Data Analysis & ML/Machine Learning

[Machine Learning][머신러닝][앙상블] Voting

YSY^ 2020. 9. 2. 16:29

앙상블의 종류

1. 투표방식

  • 여러개의 추정기(Estimator)가 낸 결과들을 투표를 통해 최종 결과를 내는 방식
  • 종류
    1. Bagging - 같은 유형의 알고리즘들을 조합하되 각각 학습하는 데이터를 다르게 한다.
    2. Voting - 서로 다른 종류의 알고리즘들을 결합한다.

2. 부스팅(Boosting)

  • 약한 학습기(Weak Learner)들을 결합해서 보다 정확하고 강력한 학습기(Strong Learner)를 만든다.

 

Voting

Voting의 유형

  1. hard voting
    • 다수의 추정기가 결정한 예측값들 중 많은 것을 선택하는 방식

  1. soft voting
    • 다수의 추정기에서 각 레이블별 예측한 확률들의 평균을 내서 높은 레이블값을 결과값으로 선택하는 방식
    • 일반적으로 soft voting이 성능이 더 좋다.
    • Voting은 성향이 다르면서 비슷한 성능을 가진 모델들을 묶었을때 가장 좋은 성능을 낸다.

VotingClassifier 클래스 이용

  • 매개변수
    • estimators : 앙상블할 모델들 설정. ("추정기이름", 추정기) 의 튜플을 리스트로 묶어서 전달
    • voting: voting 방식. hard(기본값), soft 지정

 

와인데이터셋

import pandas as pd
import numpy as np

wine = pd.read_csv('data/wine.csv')

# quality 인코딩
from sklearn.preprocessing import LabelEncoder
encoder = LabelEncoder()
wine['quality'] = encoder.fit_transform(wine['quality'])


# X, y 분리
y = wine['color']
X = wine.drop(columns='color')

# train/test set 분리
from sklearn.model_selection import train_test_split
X_train, X_test, y_train, y_test = train_test_split(X, y, stratify=y)

모델링

from sklearn.neighbors import KNeighborsClassifier
from sklearn.tree import DecisionTreeClassifier
from sklearn.svm import SVC
from sklearn.linear_model import LogisticRegression


knn = KNeighborsClassifier(n_neighbors=5)
dt = DecisionTreeClassifier(max_depth=5)
svm = SVC(C=0.1, gamma='auto', probability=True) #SVC 모델을 soft voting에 사용하려면 probability=True 로 설정해야 한다.
lg = LogisticRegression()

estimators = [('knn',knn), ('dt',dt), ('svm',svm), ('lg', lg)]

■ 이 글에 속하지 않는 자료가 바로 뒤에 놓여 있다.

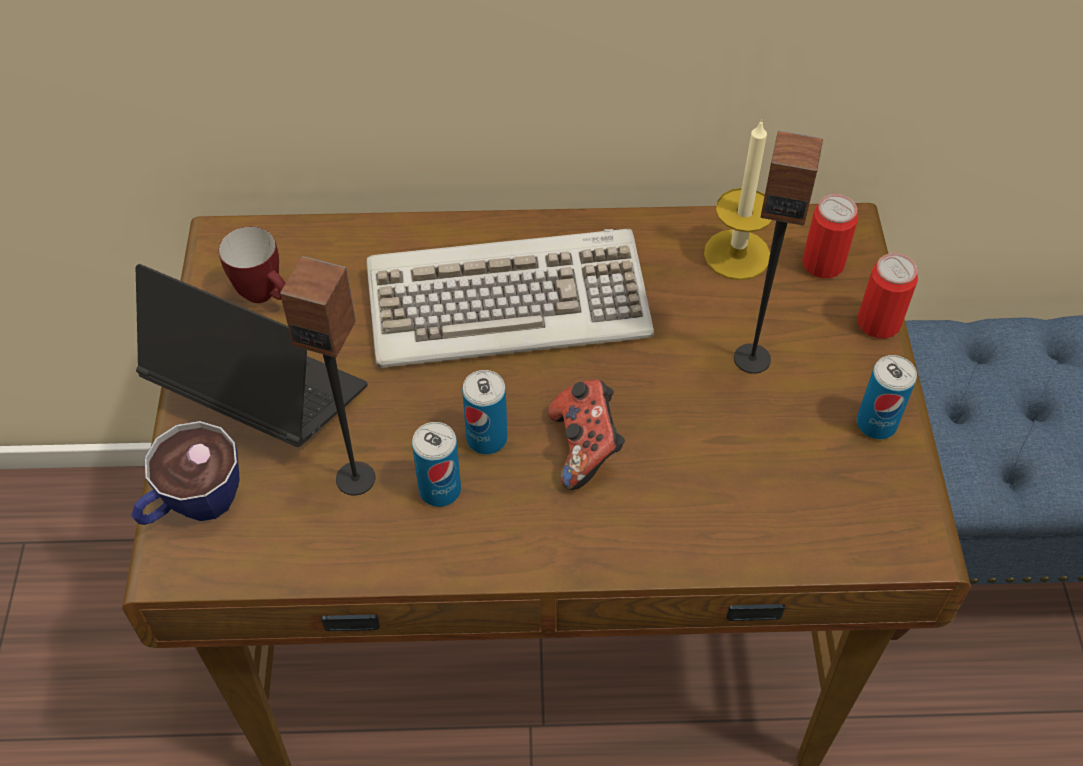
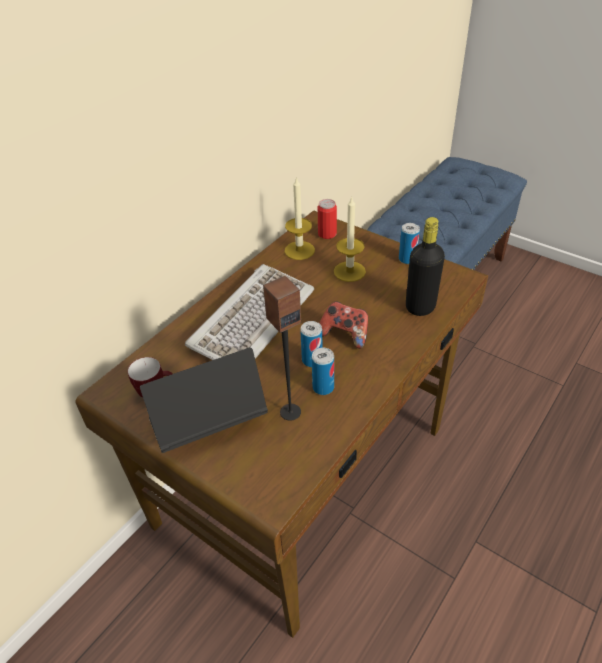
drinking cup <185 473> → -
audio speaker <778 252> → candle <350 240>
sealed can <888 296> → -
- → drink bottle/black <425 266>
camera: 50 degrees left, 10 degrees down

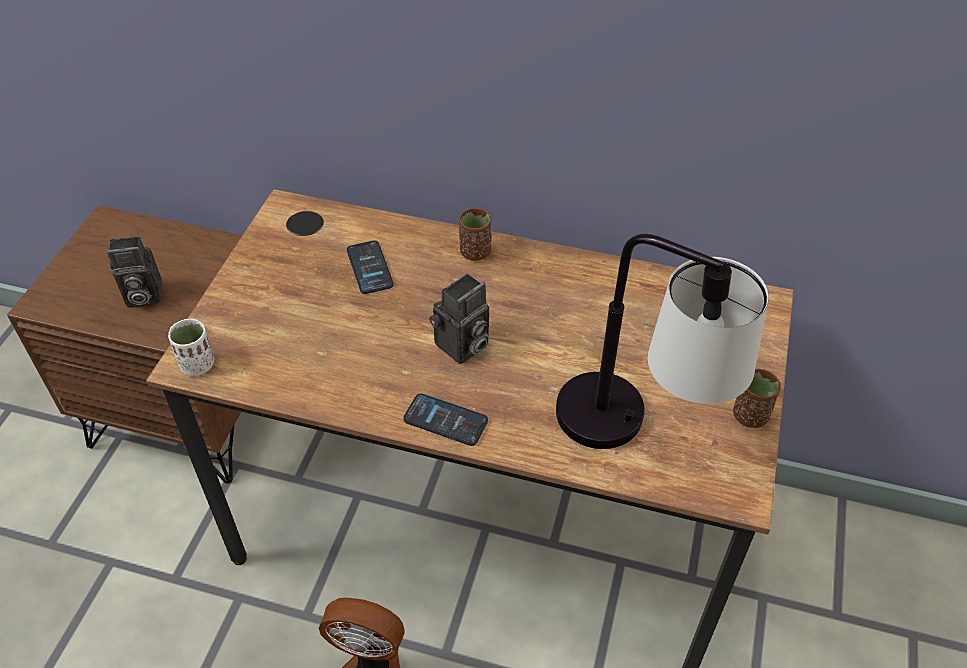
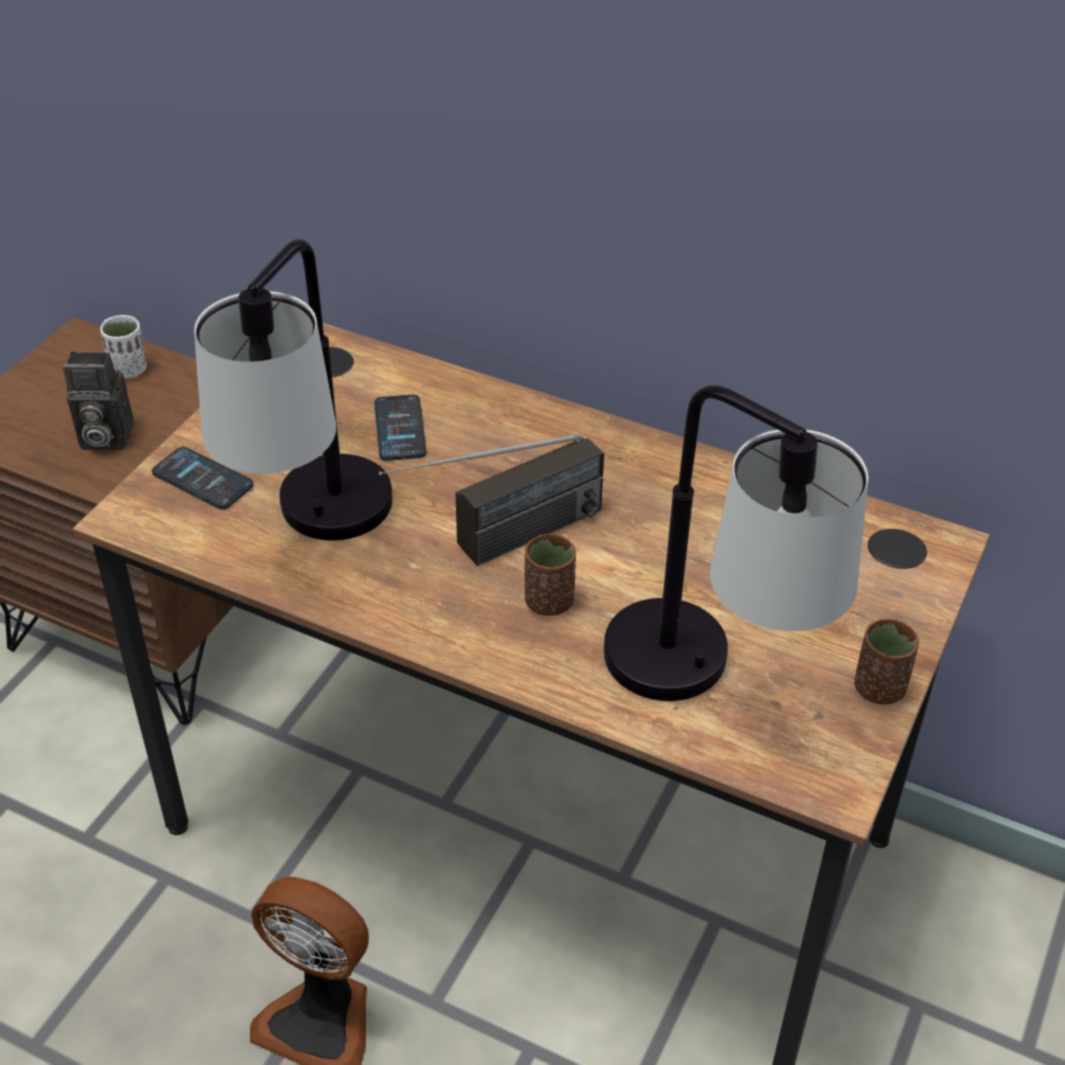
drinking cup/white-coloured <191 347> → drinking cup/white-coloured <123 347>, shifted
telephone <445 419> → telephone <203 478>, shifted
still camera <459 318> → radio set <491 500>
drinking cup/brown <475 234> → drinking cup/brown <550 575>, shifted
- → tabletop lamp <293 390>
camera: 10 degrees right, 5 degrees down

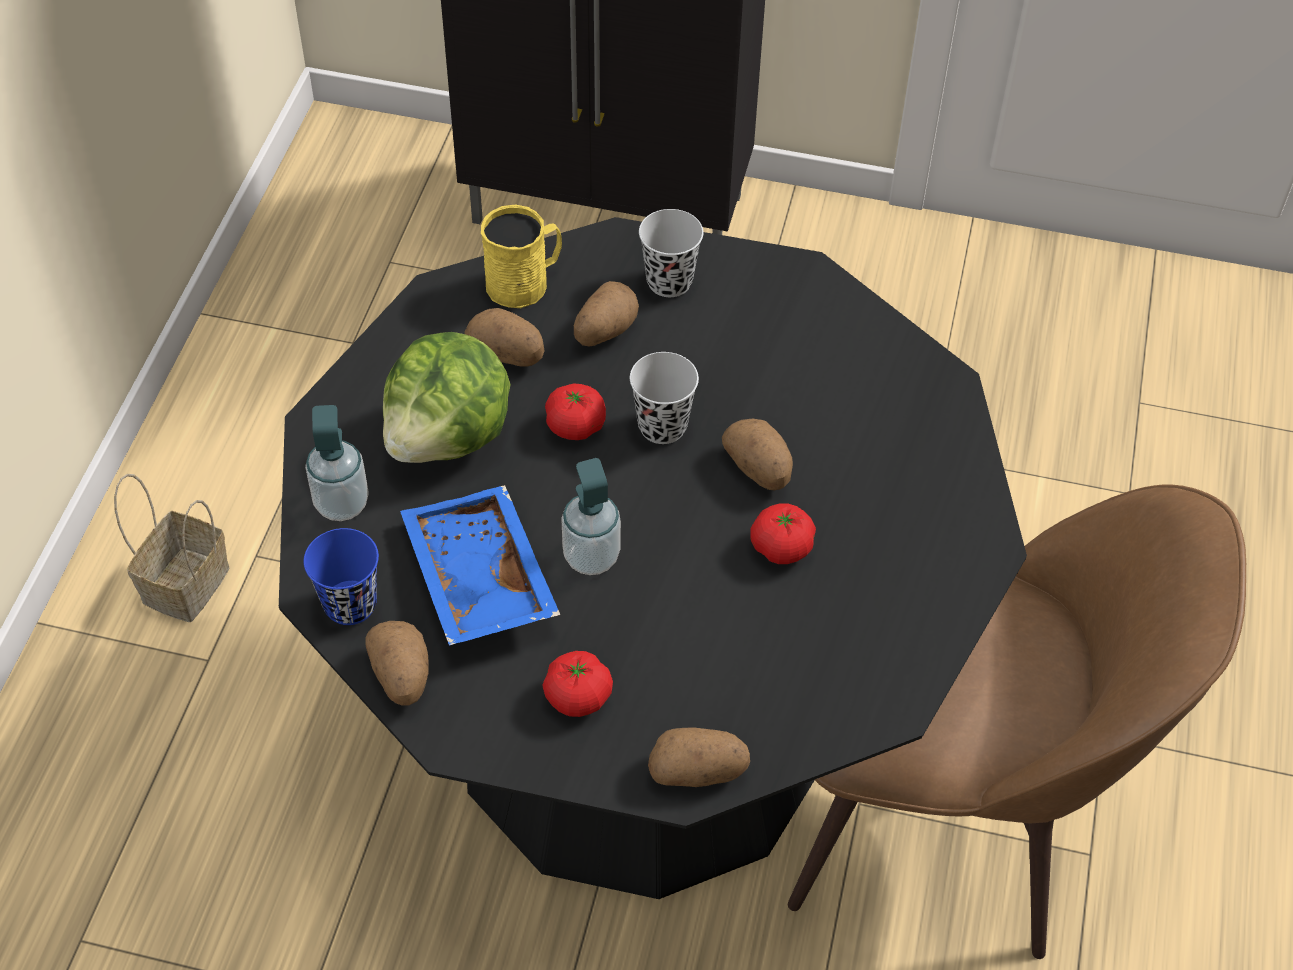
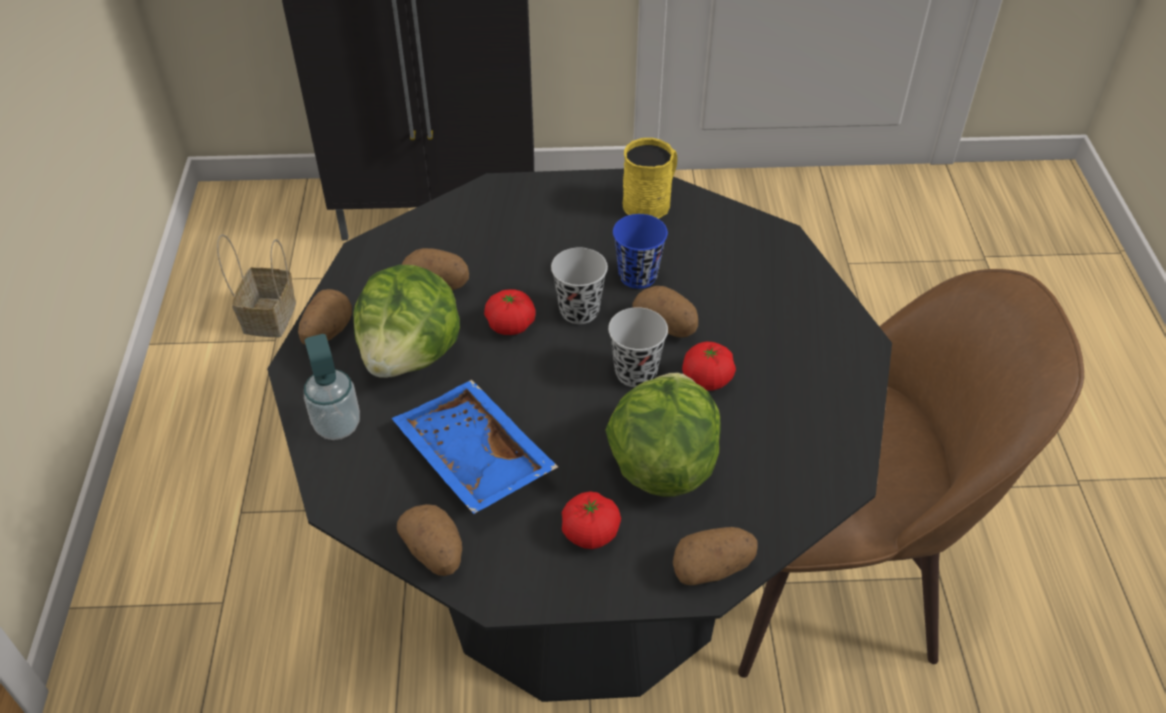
storage basket <171 548> → storage basket <256 285>, shifted
drinking cup/bluish <341 576> → drinking cup/bluish <640 251>, shifted
mug/yellow-coloured <521 256> → mug/yellow-coloured <650 178>, shifted
liquid soap bottle <591 516> → -
potato <606 313> → potato <325 317>, shifted
drinking cup/black <671 253> → drinking cup/black <638 347>, shifted
- → head of lettuce <663 435>
camera: 15 degrees left, 5 degrees down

from sklearn.metrics import accuracy_score
for name, model in estimators:

    model.fit(X_train, y_train)

    pred_train = model.predict(X_train)
    pred_test = model.predict(X_test)

    print(name+":", accuracy_score(y_train, pred_train), accuracy_score(y_test, pred_test))

# knn: 0.9599753694581281 0.9421538461538461
# dt: 0.9901477832512315 0.9821538461538462
# svm: 0.8918308702791461 0.8898461538461538
# lg: 0.9747536945812808 0.9704615384615385

VotingClassifier를 이용해 앙상블 모델 생성

Hard Voting

from sklearn.ensemble import VotingClassifier
v_clf = VotingClassifier(estimators) #voting="hard"-기본값 || "soft"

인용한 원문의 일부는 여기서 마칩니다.